> [Given information]:

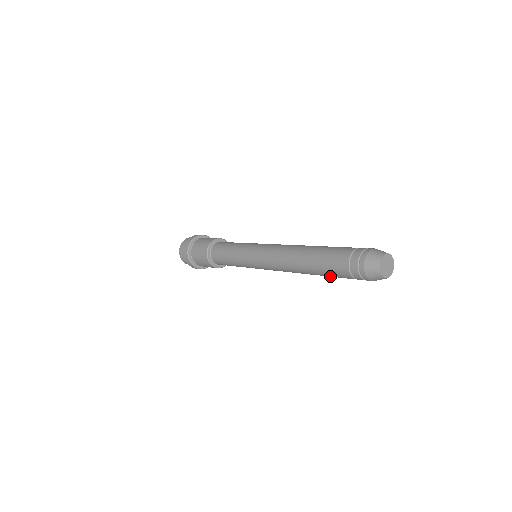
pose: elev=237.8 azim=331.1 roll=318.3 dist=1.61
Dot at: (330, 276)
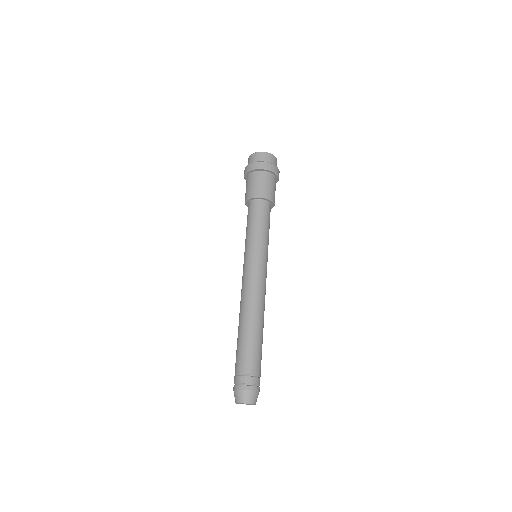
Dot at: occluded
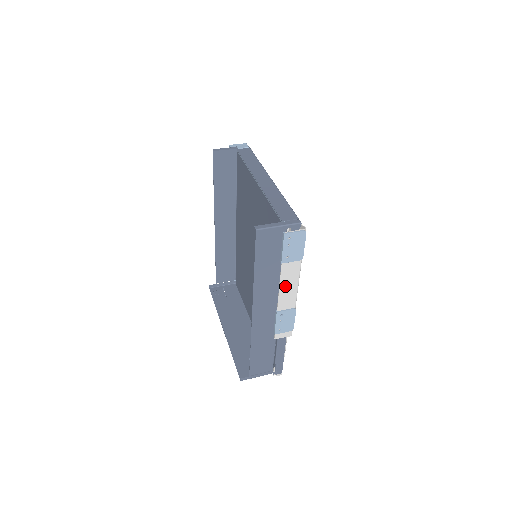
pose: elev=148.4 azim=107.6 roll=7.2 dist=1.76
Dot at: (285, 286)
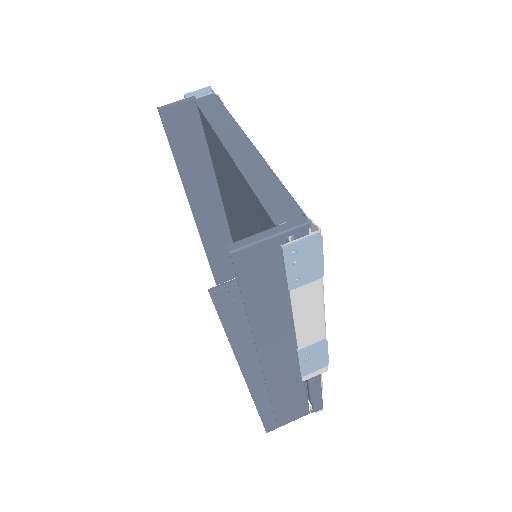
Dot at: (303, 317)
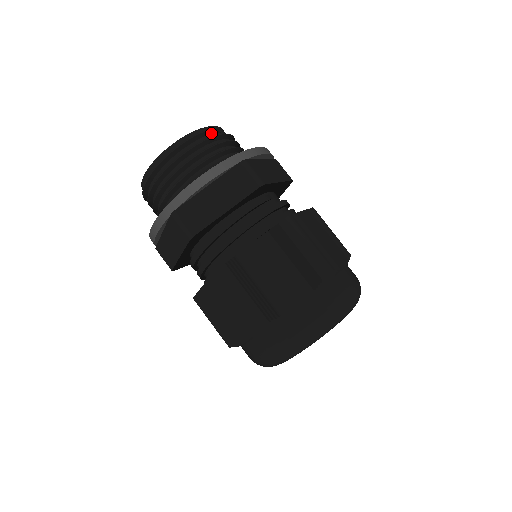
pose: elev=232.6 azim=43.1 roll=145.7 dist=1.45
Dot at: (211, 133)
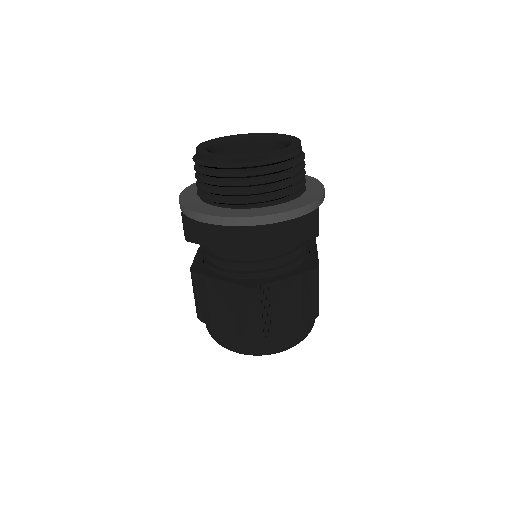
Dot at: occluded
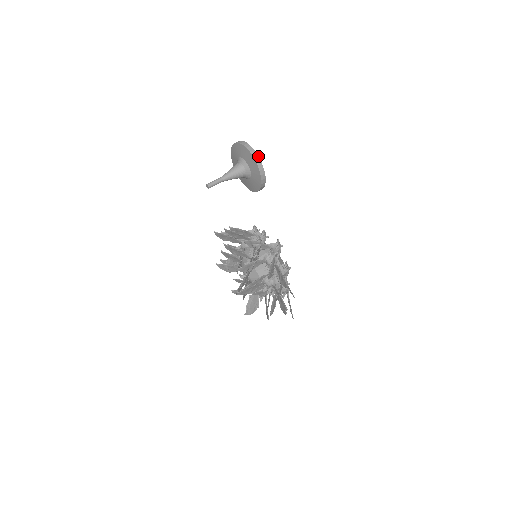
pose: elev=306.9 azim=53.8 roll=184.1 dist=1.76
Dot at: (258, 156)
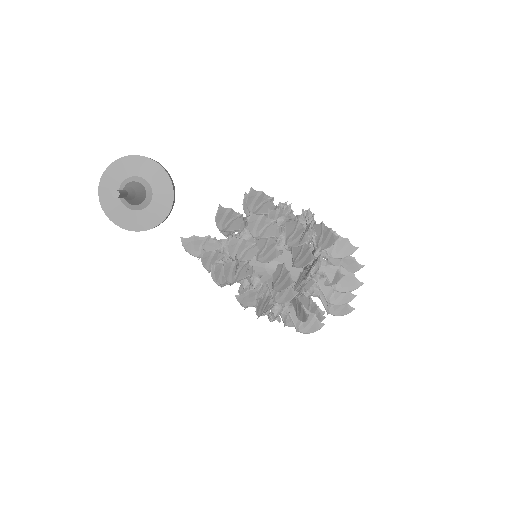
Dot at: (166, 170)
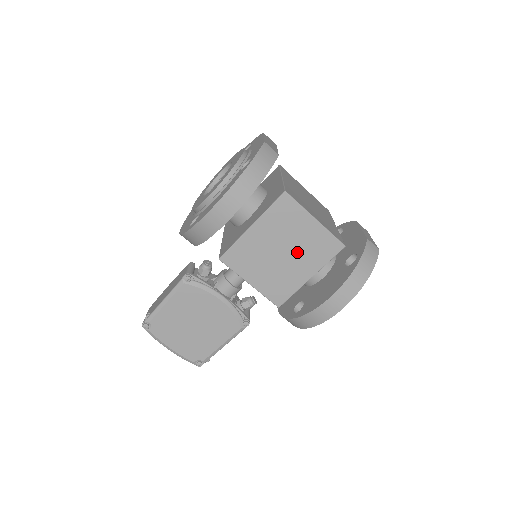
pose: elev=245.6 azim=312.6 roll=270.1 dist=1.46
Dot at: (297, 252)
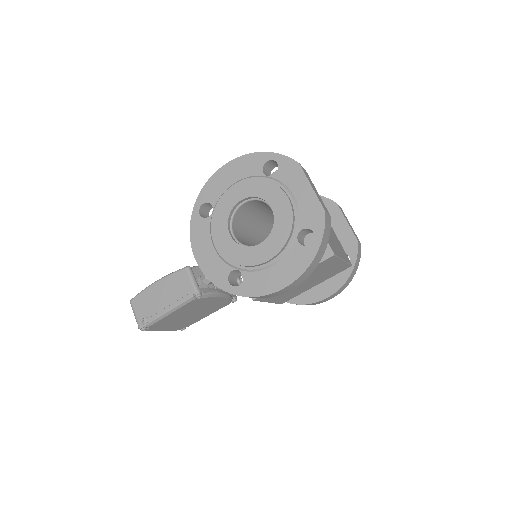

> [Stated exercise]: Render every line of the records above as a JSON list of strings, one string per line, omitting blank lines and leaving out the pictures.

> [Completed exercise]:
[
  "pose: elev=237.8 azim=331.1 roll=318.3 dist=1.61",
  "Dot at: (330, 276)",
  "Dot at: occluded",
  "pose: elev=148.4 azim=107.6 roll=7.2 dist=1.76",
  "Dot at: (285, 286)",
  "Dot at: (303, 317)",
  "pose: elev=232.6 azim=43.1 roll=145.7 dist=1.45",
  "Dot at: (211, 133)",
  "Dot at: occluded",
  "pose: elev=306.9 azim=53.8 roll=184.1 dist=1.76",
  "Dot at: (258, 156)",
  "Dot at: (166, 170)",
  "pose: elev=245.6 azim=312.6 roll=270.1 dist=1.46",
  "Dot at: (297, 252)"
]